Under Rensselaer’s tutelage, Athena’s crew of thirty realize the incomparable seriousness of what they are about: “Knowing that in a few hours they might be dead, maimed, wounded, or adrift and doomed to starve or drown, the crew had the concentration of mind and movement in which things are done with speed and grace and not much talk: the intensity almost seemed to say that this was real life and all else was illusion.”
Enemy captains are at a disadvantage in command that bespeaks a larger, cultural failure of mind and character: “For the captain of the Sahand was like someone who had been hurt and never gotten over it. He was perpetually alert, and perpetually reckless. With the consuming aggression of someone aggrieved, something in him made him always want to strike.” This Iranian captain’s nature, which reflects his nation’s sense of perennial obsessive grievance, leads him into a trap of Rensselaer’s contriving.
A more formidable foe is Hadawi, a terrorist leader who storms a French cruise ship off the Somalian coast and sets about killing one passenger every hour: He makes no demands, for he wants only to appall the civilized world with this horror show. He boasts that he is a graduate of St. Antony’s College, Oxford, where he learned how despicable the cowardly Western mind is; as far as confronting the threat of militant Islam is concerned, this college is a notorious hotbed of cold feet, to borrow a phrase that described All Souls in the ’30s. Hadawi’s religious fanaticism goads him into everlasting audacity that fails to take basic facts into account:
But Hadawi was more a political than a tactical commander, and he operated less according to foresight and calculation than by drawing upon emotion, commitment, daring, and faith that everything was so much in the hands of God that his impulses of the moment would carry him through. . . . Thus, other than posting the technicals, the four sentries, and the machine-gunners in the tower, he had given no orders and made neither plans nor preparations to counter an assault.
Although Rensselaer could not know this, and certainly would not rely on it, at a gut level he sensed it, and thought it might be a salient factor of battle that would allow him to confound the odds.
This contest between prudence and prophecy, however, is not as clear-cut as it might first seem, for Rensselaer understands that even the best human virtue can’t guarantee victory in battle. “To stretch the point, it may be said that he and Hadawi were somewhat the same in that he was relying upon God to have caused Hadawi to rely upon God even more so. And such a thing was not unusual in war, for prior to battle the outcome is known and decided only in heaven. Some may scoff at this, but no doubt only because they have neither waited for a battle’s beginning nor survived its end.”
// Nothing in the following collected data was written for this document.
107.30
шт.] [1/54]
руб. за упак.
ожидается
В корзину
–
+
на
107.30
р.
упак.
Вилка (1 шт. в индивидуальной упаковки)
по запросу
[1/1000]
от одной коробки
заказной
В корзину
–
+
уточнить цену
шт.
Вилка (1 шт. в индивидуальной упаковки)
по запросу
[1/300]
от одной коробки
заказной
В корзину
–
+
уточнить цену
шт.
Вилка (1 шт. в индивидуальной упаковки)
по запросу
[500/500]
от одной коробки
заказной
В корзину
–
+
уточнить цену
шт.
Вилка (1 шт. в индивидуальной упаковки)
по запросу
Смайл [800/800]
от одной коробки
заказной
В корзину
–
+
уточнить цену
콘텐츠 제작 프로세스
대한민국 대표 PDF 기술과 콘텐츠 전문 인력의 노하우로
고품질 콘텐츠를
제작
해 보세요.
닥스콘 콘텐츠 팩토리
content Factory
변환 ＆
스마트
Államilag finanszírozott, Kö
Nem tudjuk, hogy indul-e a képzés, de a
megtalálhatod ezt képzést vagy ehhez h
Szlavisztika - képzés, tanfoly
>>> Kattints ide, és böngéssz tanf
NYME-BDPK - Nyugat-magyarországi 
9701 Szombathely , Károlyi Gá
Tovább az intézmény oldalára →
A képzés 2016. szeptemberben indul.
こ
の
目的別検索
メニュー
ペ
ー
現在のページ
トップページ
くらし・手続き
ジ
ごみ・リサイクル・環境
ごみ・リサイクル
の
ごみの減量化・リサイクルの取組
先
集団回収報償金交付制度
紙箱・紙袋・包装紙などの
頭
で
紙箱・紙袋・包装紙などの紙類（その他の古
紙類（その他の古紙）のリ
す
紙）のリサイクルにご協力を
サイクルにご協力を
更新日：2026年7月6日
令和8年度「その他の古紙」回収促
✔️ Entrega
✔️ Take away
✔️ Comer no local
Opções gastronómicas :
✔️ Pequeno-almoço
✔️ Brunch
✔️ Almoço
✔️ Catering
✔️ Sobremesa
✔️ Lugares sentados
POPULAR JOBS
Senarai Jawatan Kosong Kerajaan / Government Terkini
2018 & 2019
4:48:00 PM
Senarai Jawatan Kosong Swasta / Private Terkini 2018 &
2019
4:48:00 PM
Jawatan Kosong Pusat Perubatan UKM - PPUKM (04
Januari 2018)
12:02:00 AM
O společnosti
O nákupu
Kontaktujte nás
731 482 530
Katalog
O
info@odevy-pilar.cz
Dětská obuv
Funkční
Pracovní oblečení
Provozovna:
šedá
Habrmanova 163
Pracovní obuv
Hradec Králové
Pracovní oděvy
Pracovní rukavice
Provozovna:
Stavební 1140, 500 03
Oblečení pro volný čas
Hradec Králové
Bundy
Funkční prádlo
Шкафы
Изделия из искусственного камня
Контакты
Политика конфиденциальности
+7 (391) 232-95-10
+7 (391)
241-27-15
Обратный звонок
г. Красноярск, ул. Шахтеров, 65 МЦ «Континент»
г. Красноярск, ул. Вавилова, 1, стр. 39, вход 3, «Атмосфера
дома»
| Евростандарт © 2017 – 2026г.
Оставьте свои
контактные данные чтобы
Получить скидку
Rensselaer’s wisdom here reminds one of General Kutuzov, Tolstoy’s military hero in War and Peace, whose prudence saves Russia from Napoleon’s rash assault by sound common sense and leaving what generalship cannot control to the incalculable will of God. Tolstoy’s God was on the side of Russia, as Helprin’s appears to be on the side of the United States—although political imprudence in the highest reaches of government and in the general demeanor of the populace does its best to confound any divine helpfulness. In The Oceans and the Stars Helprin revives the Tolstoyan outlook on war and peace (minus the theoretical and theological excursus on historical determinism that many think mars Tolstoy’s masterpiece), and has written as beautiful, right, and true a novel as one can hope for today.